The vulnerability could potentially affect millions of computers, and Microsoft is yet to patch the issue. The same investigation that uncovered the vulnerability in Windows 10 found a similar one within Flash Player, which Adobe promptly patched.
“On Friday, October 21st, we reported 0-day vulnerabilities — previously publicly-unknown vulnerabilities — to Adobe and Microsoft,” the Threat Analysis Group writes. “Adobe updated Flash on October 26th to address CVE-2016-7855; this update is available via Adobe’s updater and Chrome auto-update.”

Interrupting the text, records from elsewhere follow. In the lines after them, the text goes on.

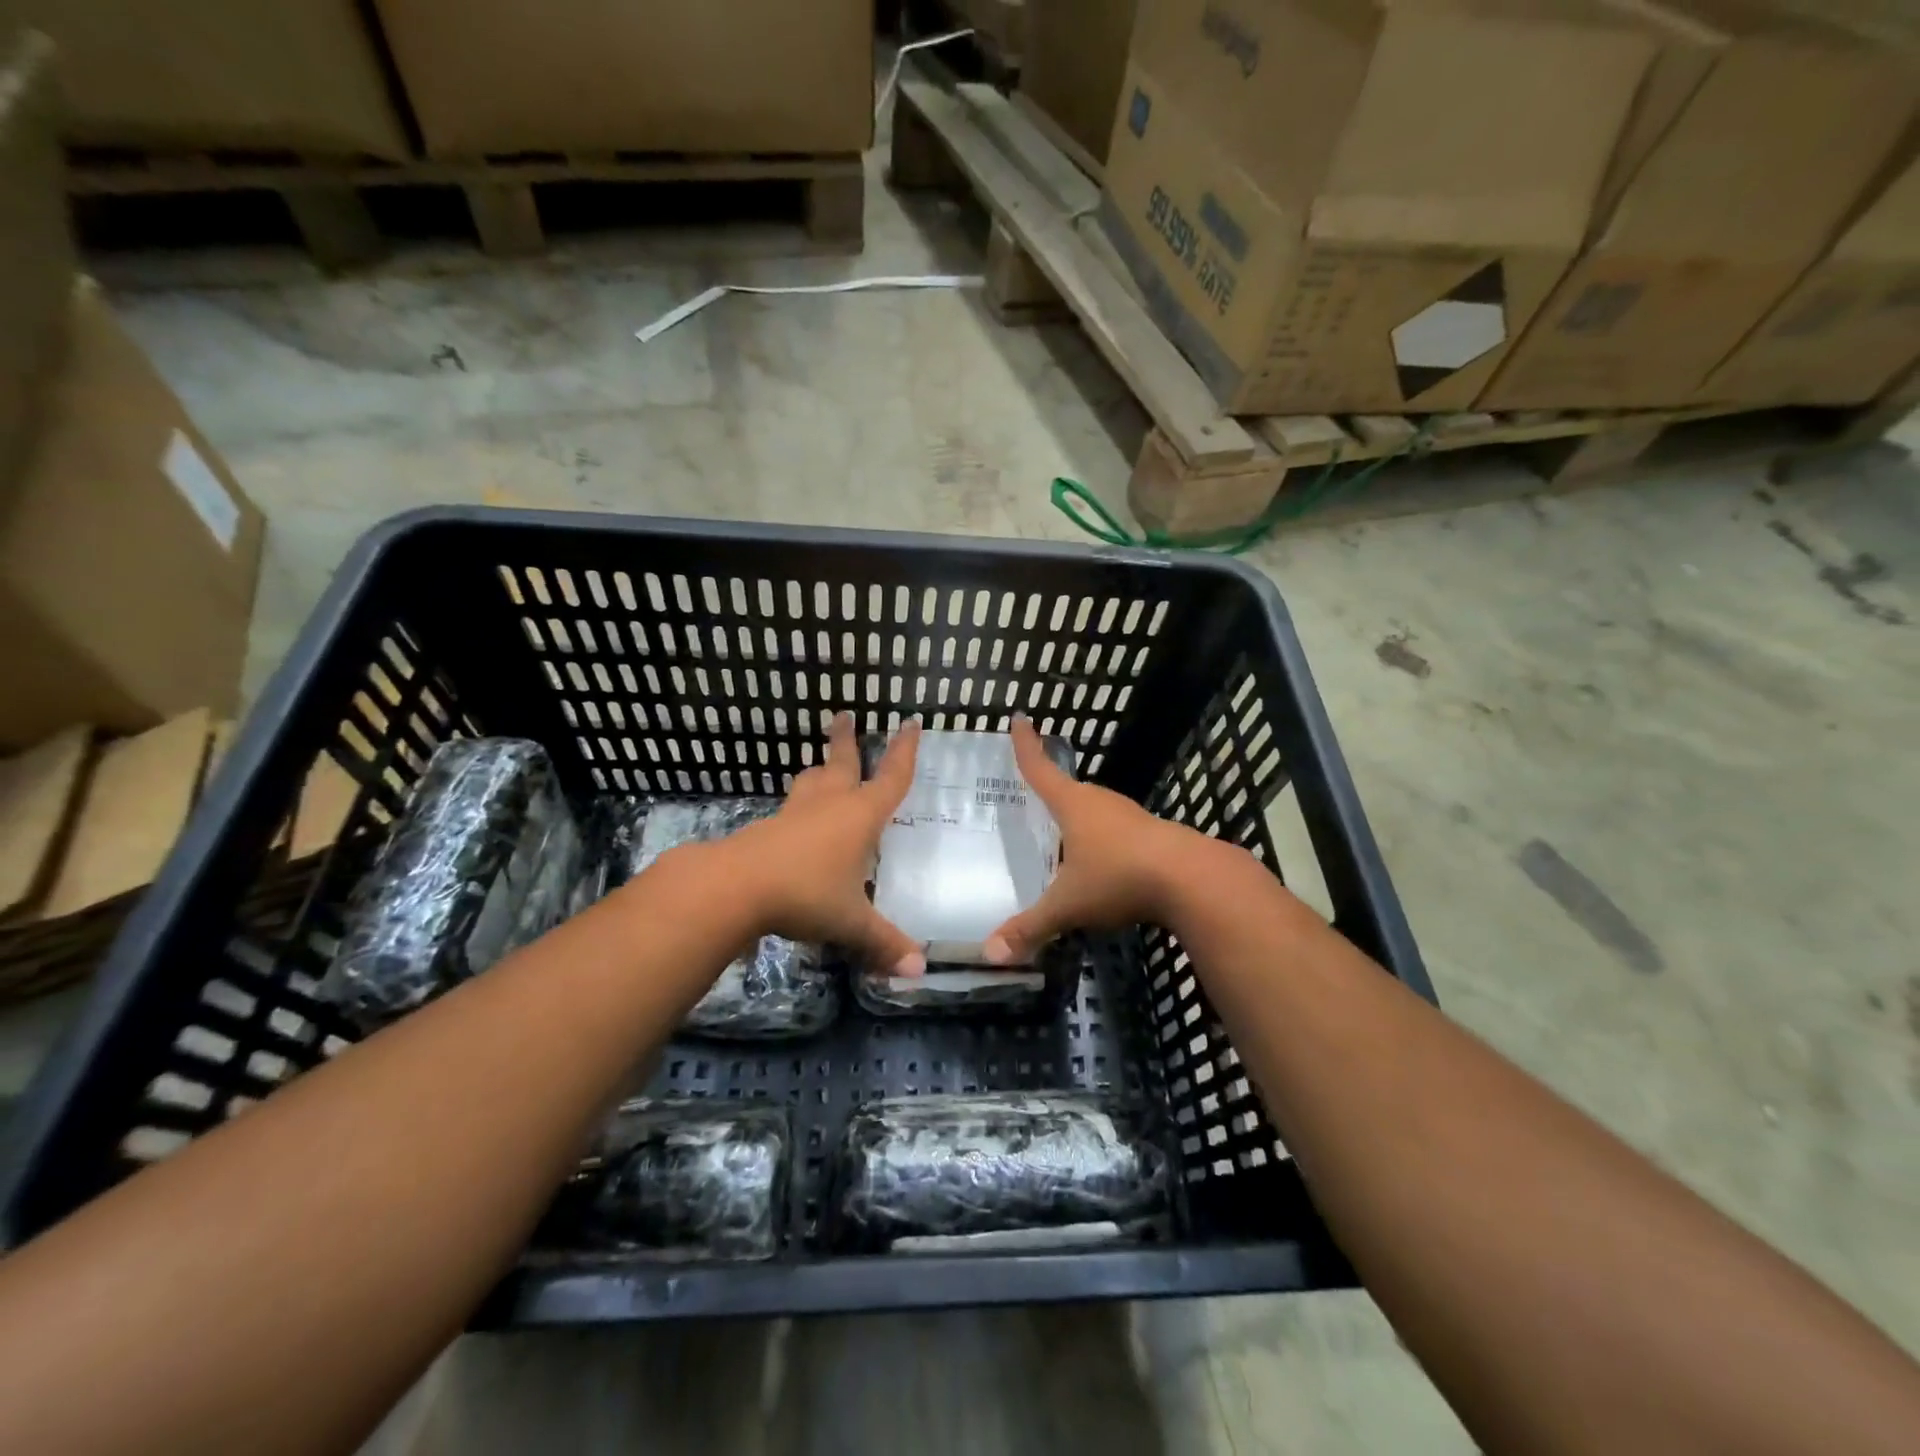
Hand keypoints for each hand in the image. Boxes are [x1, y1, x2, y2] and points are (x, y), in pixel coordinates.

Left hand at [725, 712, 925, 975]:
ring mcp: (794, 813)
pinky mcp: (767, 828)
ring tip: (819, 764)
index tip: (909, 723)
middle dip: (846, 740)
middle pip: (841, 762)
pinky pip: (790, 809)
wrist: (735, 887)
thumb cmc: (806, 893)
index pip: (892, 778)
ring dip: (818, 768)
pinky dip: (798, 805)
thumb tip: (919, 972)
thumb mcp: (851, 922)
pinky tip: (795, 820)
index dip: (904, 752)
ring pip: (810, 781)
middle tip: (843, 716)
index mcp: (860, 816)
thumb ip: (884, 943)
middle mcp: (829, 805)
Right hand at [985, 717, 1201, 963]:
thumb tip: (989, 954)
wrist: (1194, 880)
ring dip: (1080, 818)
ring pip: (1097, 811)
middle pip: (1070, 789)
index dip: (1026, 746)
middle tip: (1034, 794)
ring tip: (1065, 835)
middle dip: (1052, 789)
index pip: (1040, 769)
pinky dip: (1104, 840)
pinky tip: (1105, 863)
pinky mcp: (1154, 835)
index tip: (1020, 718)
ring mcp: (1131, 817)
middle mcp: (1101, 802)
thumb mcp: (1068, 906)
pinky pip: (1118, 831)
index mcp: (1073, 805)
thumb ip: (1030, 928)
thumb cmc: (1119, 878)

“After 7 days, per our published policy for actively exploited critical vulnerabilities, we are today disclosing the existence of a remaining critical vulnerability in Windows for which no advisory or fix has yet been released,” the team reveals. “This vulnerability is particularly serious because we know it is being actively exploited.”
“The Windows vulnerability is a local privilege escalation in the Windows kernel that can be used as a security sandbox escape,” the post adds. “It can be triggered via the win32k.sys system call NtSetWindowLongPtr() for the index GWLP_ID on a window handle with GWL_STYLE set to WS_CHILD. Chrome’s sandbox blocks win32k.sys system calls using the Win32k lockdown mitigation on Windows 10, which prevents exploitation of this sandbox escape vulnerability.”
Microsoft is yet to publicly comment on the vulnerability, but it would be best advised to issue an emergency fix quickly, rather than wait for its scheduled Windows Update monthly rollup.